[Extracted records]
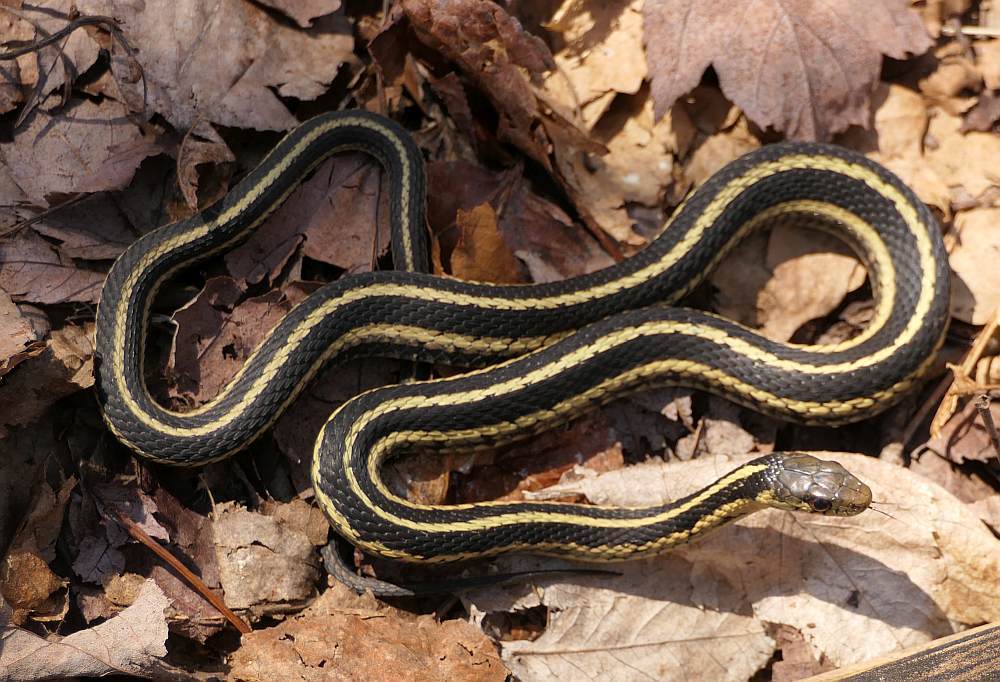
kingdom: Animalia
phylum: Chordata
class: Squamata
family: Colubridae
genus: Thamnophis
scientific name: Thamnophis sirtalis
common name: Common garter snake
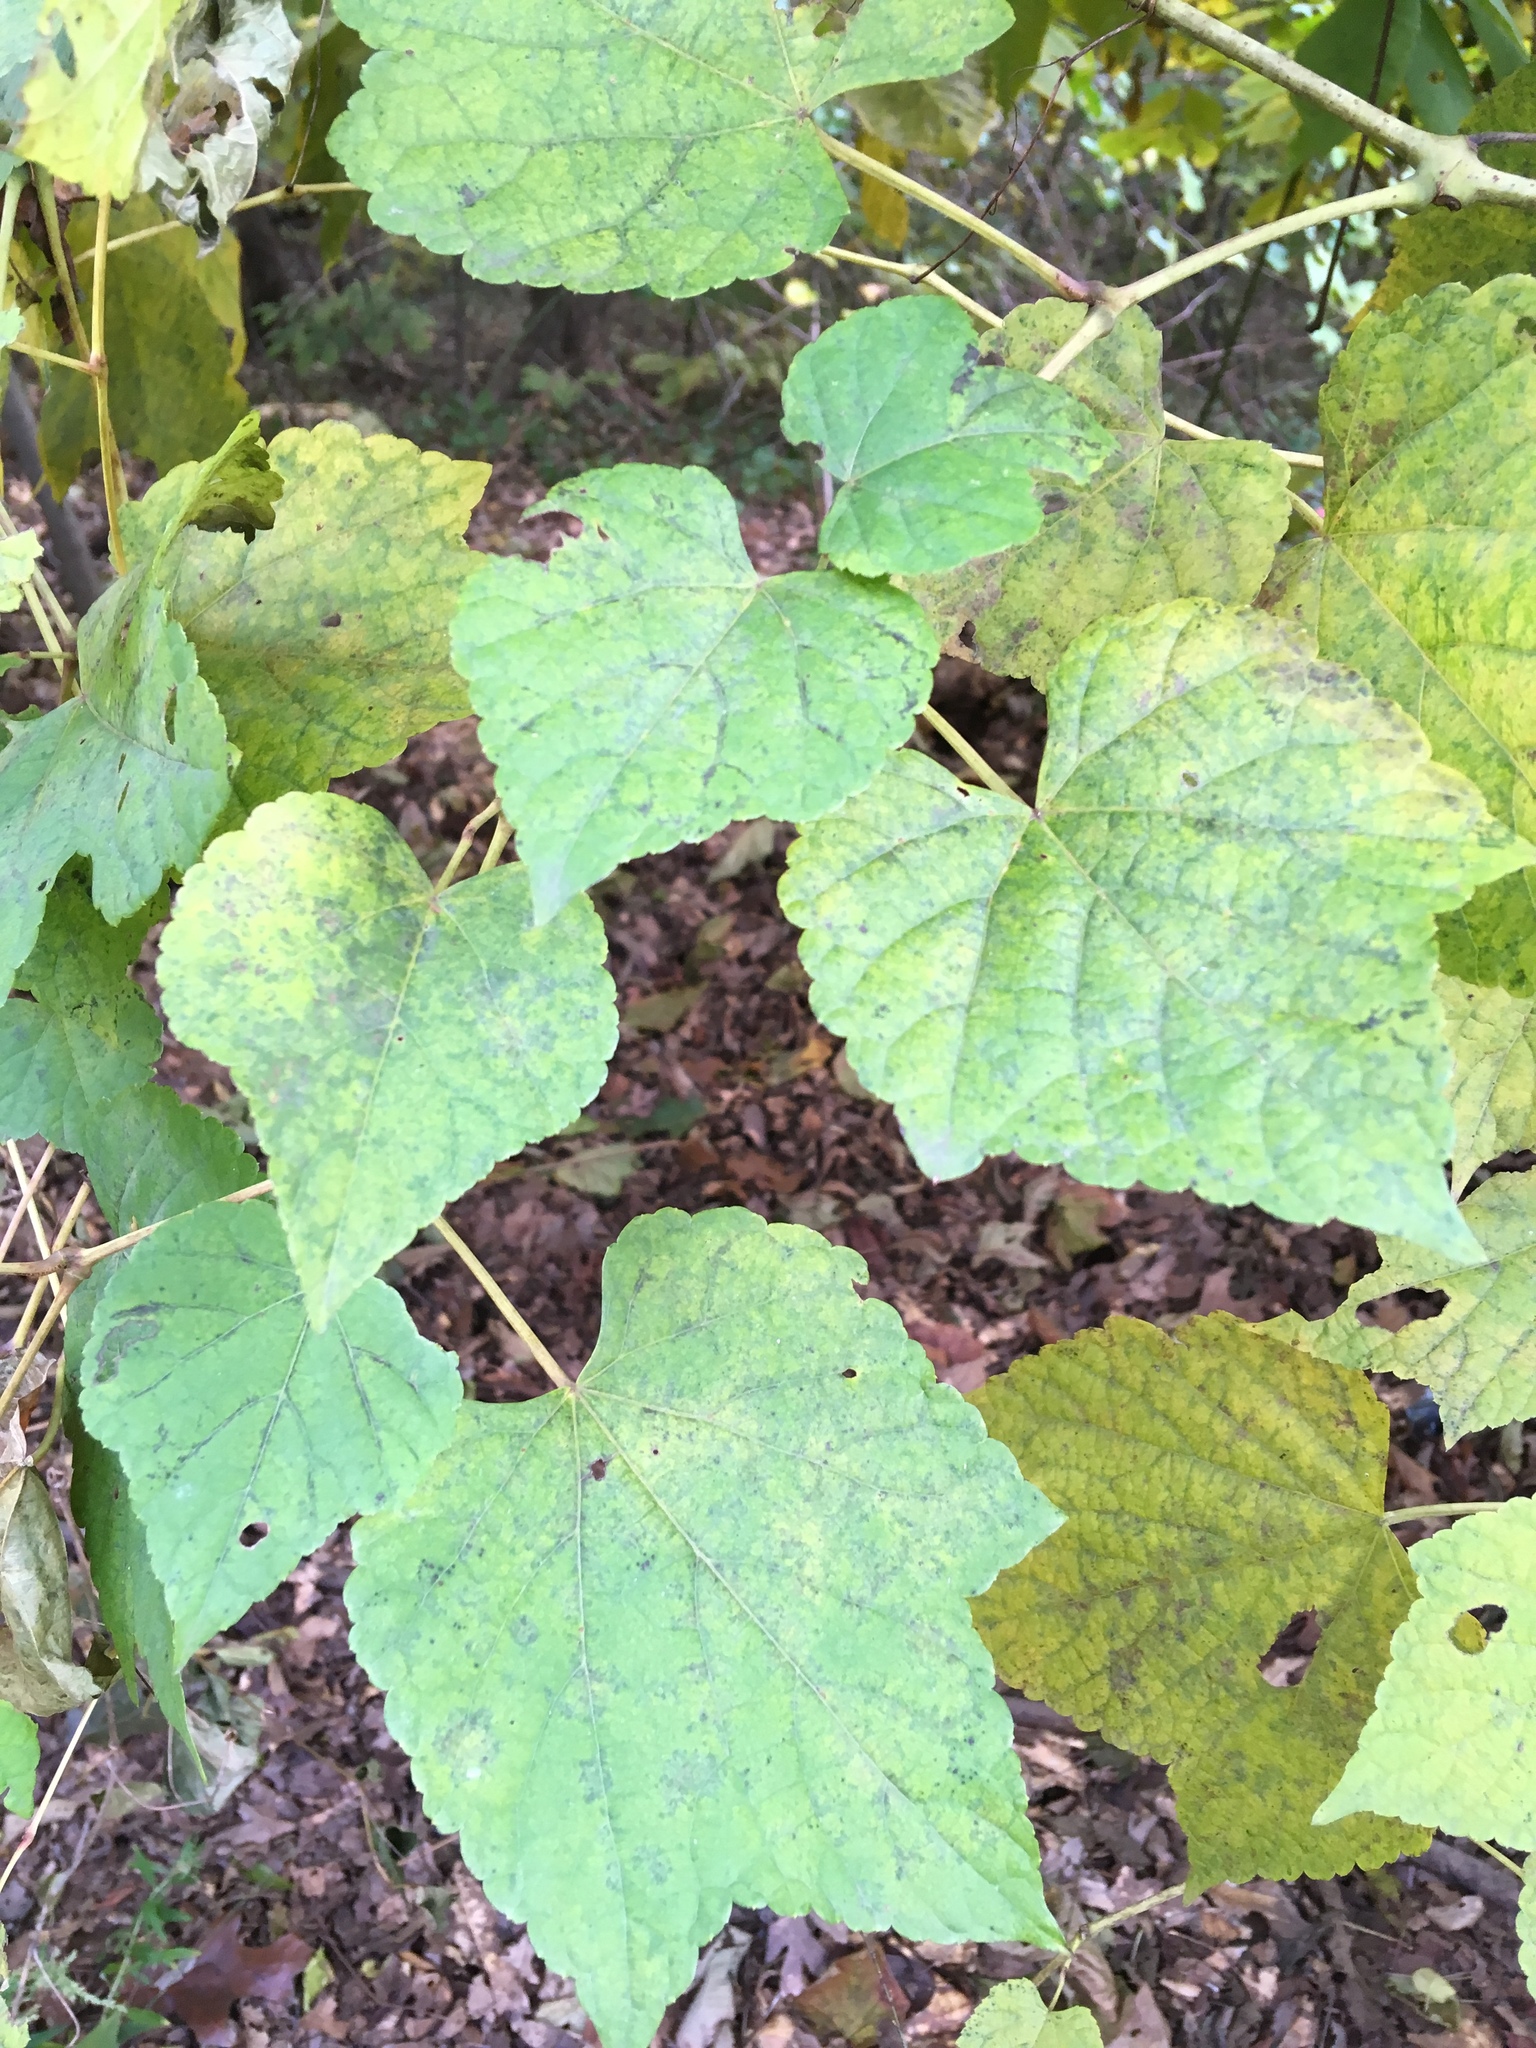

• [DIRECTION]:
Copy the text lines for every item above word for word, leaving out the pictures.

• [TASK OUTPUT]:
kingdom: Animalia
phylum: Chordata
class: Squamata
family: Colubridae
genus: Thamnophis
scientific name: Thamnophis sirtalis
common name: Common garter snake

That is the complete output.